[Saved entries]
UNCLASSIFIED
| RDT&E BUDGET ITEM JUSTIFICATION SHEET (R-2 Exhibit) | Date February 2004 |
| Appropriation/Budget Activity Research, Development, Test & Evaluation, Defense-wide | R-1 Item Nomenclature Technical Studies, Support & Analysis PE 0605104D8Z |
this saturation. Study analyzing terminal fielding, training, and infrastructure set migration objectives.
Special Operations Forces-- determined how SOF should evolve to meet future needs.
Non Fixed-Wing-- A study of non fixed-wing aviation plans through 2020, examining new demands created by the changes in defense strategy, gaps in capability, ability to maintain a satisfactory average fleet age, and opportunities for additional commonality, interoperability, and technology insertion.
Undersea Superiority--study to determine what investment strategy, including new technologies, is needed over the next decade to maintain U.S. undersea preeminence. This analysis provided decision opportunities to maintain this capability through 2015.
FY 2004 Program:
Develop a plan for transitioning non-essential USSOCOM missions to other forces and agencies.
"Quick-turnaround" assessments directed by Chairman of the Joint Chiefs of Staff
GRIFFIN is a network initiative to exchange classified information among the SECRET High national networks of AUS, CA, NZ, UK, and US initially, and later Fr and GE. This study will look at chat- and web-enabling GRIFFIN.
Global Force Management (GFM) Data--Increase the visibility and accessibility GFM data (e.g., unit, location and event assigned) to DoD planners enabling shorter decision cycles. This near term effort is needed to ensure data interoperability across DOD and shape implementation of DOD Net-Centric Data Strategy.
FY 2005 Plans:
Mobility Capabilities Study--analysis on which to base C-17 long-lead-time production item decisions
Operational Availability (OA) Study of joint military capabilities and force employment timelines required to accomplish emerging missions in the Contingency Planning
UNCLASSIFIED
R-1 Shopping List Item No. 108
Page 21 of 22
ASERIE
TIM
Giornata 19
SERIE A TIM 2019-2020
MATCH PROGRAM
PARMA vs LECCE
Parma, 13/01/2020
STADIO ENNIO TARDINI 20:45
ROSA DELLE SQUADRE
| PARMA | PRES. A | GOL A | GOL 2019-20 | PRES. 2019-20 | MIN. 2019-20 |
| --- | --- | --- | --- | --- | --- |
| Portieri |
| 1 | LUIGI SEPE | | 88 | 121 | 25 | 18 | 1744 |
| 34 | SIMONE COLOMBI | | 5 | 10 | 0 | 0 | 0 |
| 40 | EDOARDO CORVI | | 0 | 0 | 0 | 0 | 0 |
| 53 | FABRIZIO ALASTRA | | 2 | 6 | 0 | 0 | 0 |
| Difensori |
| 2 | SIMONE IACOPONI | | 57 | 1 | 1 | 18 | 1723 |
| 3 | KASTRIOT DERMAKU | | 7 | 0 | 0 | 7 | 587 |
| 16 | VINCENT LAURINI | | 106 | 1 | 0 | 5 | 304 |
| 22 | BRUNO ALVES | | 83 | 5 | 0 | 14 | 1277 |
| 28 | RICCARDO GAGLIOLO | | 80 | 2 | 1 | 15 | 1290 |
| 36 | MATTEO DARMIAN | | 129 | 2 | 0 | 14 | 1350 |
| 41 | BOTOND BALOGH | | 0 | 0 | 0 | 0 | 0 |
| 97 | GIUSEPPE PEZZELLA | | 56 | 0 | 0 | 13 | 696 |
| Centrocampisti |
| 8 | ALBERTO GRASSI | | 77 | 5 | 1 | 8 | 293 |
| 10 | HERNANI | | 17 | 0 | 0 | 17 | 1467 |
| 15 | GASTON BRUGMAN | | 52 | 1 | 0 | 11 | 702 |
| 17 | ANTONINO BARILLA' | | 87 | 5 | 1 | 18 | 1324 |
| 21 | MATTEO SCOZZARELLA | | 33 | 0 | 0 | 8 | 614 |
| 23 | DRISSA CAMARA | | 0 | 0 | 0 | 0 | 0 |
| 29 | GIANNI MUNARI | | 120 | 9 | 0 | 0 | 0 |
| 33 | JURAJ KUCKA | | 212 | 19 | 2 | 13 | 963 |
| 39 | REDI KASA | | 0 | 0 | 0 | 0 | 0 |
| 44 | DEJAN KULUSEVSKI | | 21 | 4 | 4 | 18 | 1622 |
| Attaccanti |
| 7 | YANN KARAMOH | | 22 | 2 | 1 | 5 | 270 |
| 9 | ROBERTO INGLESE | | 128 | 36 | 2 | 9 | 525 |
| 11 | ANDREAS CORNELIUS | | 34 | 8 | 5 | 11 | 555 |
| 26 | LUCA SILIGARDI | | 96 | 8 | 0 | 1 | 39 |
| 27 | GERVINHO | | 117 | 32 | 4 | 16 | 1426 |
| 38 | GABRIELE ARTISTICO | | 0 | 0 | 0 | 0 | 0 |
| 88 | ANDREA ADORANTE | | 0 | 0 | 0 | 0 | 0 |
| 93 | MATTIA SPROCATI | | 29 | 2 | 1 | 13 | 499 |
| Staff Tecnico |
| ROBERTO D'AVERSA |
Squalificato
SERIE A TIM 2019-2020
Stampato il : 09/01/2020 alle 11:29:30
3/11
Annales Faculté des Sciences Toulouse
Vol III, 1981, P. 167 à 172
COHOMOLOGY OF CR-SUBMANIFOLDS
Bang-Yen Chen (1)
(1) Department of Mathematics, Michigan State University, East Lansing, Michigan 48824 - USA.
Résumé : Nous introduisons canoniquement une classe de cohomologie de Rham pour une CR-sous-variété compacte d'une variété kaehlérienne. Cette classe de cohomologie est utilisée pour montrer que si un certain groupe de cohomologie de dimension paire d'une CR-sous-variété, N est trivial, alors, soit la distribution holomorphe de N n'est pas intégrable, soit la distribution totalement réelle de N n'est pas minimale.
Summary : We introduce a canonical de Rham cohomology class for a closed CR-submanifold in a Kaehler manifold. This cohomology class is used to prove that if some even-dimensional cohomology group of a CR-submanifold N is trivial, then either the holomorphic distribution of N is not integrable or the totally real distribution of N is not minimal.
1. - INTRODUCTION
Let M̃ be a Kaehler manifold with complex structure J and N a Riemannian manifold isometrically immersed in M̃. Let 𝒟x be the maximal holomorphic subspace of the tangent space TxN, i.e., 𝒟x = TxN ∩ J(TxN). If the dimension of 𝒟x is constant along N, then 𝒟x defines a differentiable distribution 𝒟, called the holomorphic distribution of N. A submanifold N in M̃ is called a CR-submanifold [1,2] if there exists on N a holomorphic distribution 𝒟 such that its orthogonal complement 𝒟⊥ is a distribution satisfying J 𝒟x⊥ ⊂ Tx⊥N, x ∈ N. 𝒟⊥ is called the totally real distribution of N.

Directions for this task
Return each line above where the word "missions" shows up.

Answer below
Develop a plan for transitioning non-essential USSOCOM missions to other forces and agencies.
Operational Availability (OA) Study of joint military capabilities and force employment timelines required to accomplish emerging missions in the Contingency Planning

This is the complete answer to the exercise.